These defensive weapons, supplied by the United States and NATO, are dramatically altering the battlefield and providing a much-needed shot in the arm to a president in Kyiv unwilling to “take a ride.” Ukraine has marginalized the once vaunted Russian War Machine. As the combat continues, the Ukraine Defense Ministry recently reported they have inflicted 34,430 casualties and destroyed 1,504 tanks, 3,632 armored personnel carriers, 756 artillery pieces, 240 Multiple Launch Rocket Systems, 216 aircraft and 183 helicopters.

Ukrainian resiliency and Russian ineptness aside, are we witnessing a revolution in military affairs (RMA) moment?

The Greek philosopher Heraclitus of Ephesus introduced us to the reality that “change is the only constant.” That applies to warfare as well, from tactics and strategy to weapons systems and protective equipment. When change fundamentally reshapes how we fight, it is known as an RMA — a hypothesis in military theory about the future of warfare, often connected to technological and organizational recommendations for military reform. 

Broadly stated, RMA claims in certain periods of the history there were new military doctrines, strategies, tactics and technologies that led to irrecoverable changes in the conduct of warfare. Furthermore, those changes compel an accelerated adaptation of novel battlefield doctrines and strategies. Examples include the machine gun from World War I, blitzkrieg from World War II, long-range precision missile fires from Desert Storm, and communications and network-centric warfare.

The war in Ukraine is continually introducing high-tech weapon systems to the battlefield that are fundamentally marginalizing armor — tanks and armored personnel carriers — by utilizing centuries-old tactics that have fundamentally marginalized, while ingeniously also exploiting, the manner in which the Russian military employs them. Russian President Vladimir Putin exposed himself to this possible RMA moment by fighting a war using WWII tactics with modern-day armor; the Ukrainian military is winning by destroying them wholesale with modern weapon systems using infantry tactics as old as the French and Indian War.

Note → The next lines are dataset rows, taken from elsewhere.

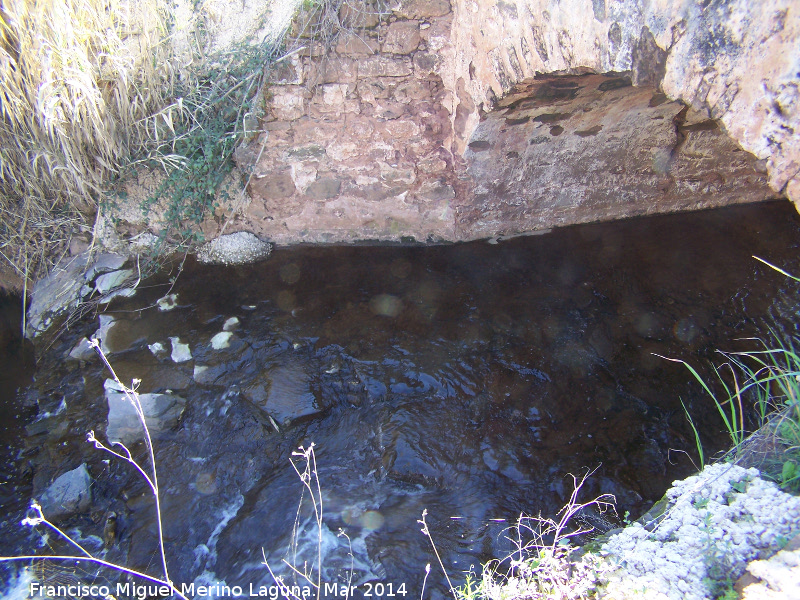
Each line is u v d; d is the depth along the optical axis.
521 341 3.38
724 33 1.57
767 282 3.69
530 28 2.60
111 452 2.94
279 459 2.98
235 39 3.63
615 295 3.70
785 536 1.36
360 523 2.59
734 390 3.01
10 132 3.54
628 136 3.89
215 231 4.12
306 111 3.72
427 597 2.25
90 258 3.95
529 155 3.85
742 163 4.31
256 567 2.49
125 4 3.48
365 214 4.14
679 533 1.52
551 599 1.56
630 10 1.91
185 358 3.42
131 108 3.59
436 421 2.98
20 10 3.18
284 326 3.58
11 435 3.18
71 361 3.50
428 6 3.46
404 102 3.74
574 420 2.96
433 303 3.70
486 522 2.54
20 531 2.72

In Ukrainian hands, $175,000 Raytheon FGM-148 Javelins and their “fire and forget” technology are acting as long-range snipers, while the $40,000 UK Thales NLAW are serving as close-in brass knuckles. Both have easily destroyed Russian armor, including Russia’s $2.8 million T-72 tanks, by homing in on their manned turrets from the topside — structurally their weakest defensive armor link. Turkish Bayraktar TB2 drones, pricier at $5 million each, provide 24-hour air cover and have been highly effective at destroying a variety of Russian armor, command posts, surface-to-air missile (SAM) batteries and multiple rocket launchers. Perhaps the most revolutionary are the U.S. AeroVironment Switchblade 300s and 600s. These $6,000 loitering drones, capable of staying airborne for 30 minutes and ranging seven miles, are carried in a backpack and provide infantrymen over-the-horizon intelligence. They also are kinetic and can destroy Russian armor and artillery.

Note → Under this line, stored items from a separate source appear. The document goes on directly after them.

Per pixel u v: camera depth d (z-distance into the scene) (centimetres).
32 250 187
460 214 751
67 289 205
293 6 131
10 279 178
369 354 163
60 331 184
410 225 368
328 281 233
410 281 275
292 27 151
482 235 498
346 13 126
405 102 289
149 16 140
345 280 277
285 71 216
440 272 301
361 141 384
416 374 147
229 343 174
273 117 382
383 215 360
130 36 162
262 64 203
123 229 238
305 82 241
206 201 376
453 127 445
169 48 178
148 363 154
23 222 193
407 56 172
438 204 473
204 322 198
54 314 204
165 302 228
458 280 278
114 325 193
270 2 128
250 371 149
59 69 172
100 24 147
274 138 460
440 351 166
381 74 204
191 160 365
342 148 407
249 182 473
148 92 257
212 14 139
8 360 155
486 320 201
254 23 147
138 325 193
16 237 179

But are we witnessing an RMA? Yes, but it’s a culmination of bad Russian strategy, the Kremlin’s overreliance on antiquated tactics, poor training, abysmal execution and Ukraine’s adaptation to asymmetric armor tactics. Poor operations security contributed as well. The modern-day tank has lost its “fear factor”; its presence makes everything around it vulnerable.

It is certainly akin to long-range precision fires and network-centric warfare. These new weapon systems provide stand-off precision fires on smaller, more lethal platforms and the ability for soldiers on the ground to geo-locate and target enemy forces using social media and cell towers. The infantryman can now deliver accurate, lethal fires, unseen, miles away from the target — a modern-day bogeyman to the Russian soldier. The WWII saying that “loose lips sink ships” is still relevant, but in 2022, social media posts sideline tanks and general officers — bad operations security still has deadly consequences.

The Javelin anti-tank missile and Switchblade drone have exposed weaknesses in armor, and not just Russian tanks and APCs. Air defense security from drone strikes has taken on increased significance, as does enhanced armor protection on the top of tanks and APCs. Armor is vulnerable, and it’s much harder to hide on today’s battlefield. Much as blitzkrieg tactics defeated the Maginot line, the principles of speed and security will be needed to overcome advances in today’s weapons technology.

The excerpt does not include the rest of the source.